Map showing Hungarian and Austrian voting patterns in the Sopron Plebiscite

Map showing Hungarian and Austrian voting patterns in the Sopron Plebiscite (Credit: Sarah Wambaugh Plebiscites Since The World War)

What Hungary gained can still be seen today as Sopron’s historic architecture is largely intact. The city’s Belvaros (inner city) is packed with buildings constructed in Baroque style. Out of 115 monuments and 240 listed historic buildings one of the most famous is also one of the tallest, the Firewatch Tower. The guards who staffed the tower for centuries not only kept a watch out for fires, but they also blew trumpets from the balcony every 15 minutes to keep the city’s citizens informed of the time. That’s quite a lot of trumpeting! Unfortunately, the Firewatch Tower guards could not stop the great fire of 1676 that would consume the upper half of the structure. That fire also burnt much of the original city to the ground. The rebuilding that followed, successfully meshed one architectural style with another. The tower’s base is built on the old Roman town wall. The cylindrical lower half goes back to the 12th century and is quintessentially medieval in character. The tower is then topped off by a Baroque balcony and helm roof. That’s nearly two millennia of history incorporated in a single structure. It can be said that the most historic town in Hungary also has one of the most historic structures.
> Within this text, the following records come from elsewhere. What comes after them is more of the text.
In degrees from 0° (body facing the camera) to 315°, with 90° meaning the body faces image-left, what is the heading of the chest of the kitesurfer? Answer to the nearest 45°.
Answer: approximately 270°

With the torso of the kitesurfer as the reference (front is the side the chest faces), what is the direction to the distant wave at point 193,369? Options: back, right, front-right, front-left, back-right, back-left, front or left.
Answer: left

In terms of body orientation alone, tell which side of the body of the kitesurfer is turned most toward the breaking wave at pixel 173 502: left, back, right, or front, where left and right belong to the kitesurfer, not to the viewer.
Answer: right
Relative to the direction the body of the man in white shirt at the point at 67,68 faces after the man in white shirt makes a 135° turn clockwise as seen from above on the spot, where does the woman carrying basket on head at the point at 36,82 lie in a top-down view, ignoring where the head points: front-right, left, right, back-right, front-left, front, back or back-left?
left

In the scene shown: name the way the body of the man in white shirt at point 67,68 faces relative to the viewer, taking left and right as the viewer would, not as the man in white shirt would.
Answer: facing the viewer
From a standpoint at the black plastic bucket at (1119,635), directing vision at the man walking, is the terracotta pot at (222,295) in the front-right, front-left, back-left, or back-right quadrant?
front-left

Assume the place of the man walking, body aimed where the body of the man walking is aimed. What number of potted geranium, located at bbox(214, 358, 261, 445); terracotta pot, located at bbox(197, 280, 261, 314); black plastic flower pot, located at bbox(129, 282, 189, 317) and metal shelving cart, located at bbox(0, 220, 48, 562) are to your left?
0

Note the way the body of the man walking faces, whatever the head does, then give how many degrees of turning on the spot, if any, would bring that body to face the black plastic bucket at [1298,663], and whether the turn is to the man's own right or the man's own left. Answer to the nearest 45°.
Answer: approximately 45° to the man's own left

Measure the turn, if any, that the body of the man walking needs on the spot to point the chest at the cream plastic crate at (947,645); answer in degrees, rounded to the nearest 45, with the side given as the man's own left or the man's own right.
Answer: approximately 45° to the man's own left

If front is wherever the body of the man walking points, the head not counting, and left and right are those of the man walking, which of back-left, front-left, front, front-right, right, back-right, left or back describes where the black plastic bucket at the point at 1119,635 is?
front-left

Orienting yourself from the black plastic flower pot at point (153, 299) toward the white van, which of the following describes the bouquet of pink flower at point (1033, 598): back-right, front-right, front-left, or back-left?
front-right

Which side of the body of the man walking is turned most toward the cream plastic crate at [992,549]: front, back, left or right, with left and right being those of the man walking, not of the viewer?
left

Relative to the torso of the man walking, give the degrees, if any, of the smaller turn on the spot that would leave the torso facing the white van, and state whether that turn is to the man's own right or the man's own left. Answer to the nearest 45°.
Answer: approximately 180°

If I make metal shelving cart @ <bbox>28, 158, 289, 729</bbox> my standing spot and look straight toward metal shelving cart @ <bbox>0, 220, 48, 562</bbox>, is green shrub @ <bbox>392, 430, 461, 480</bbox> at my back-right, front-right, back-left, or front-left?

The Firewatch Tower in Sopron

The Firewatch Tower in Sopron – landmark of the city (Credit: Vadaro)

The Heart Of A Nation
The Firewatch Tower is the place to get magnificent views of Sopron’s Belvaros (inner city). Looking out over its Baroque elegance one can see why the Hungarians wanted to keep this city part of their nation. The beauty and elegance on offer along these winding, cobblestones streets is aesthetically pleasing. It can almost lead one to believe that historically little has ever been lost by Hungary. An illusion for sure, but an alluring one nonetheless. Sopron can never make up for all that was lost of Historic Hungary in the aftermath of the Great War, but it offers every Hungarian a bit of solace. Here on the very fringes of Hungary can be found the heart of a nation, faithful, self-confident, forever loyal.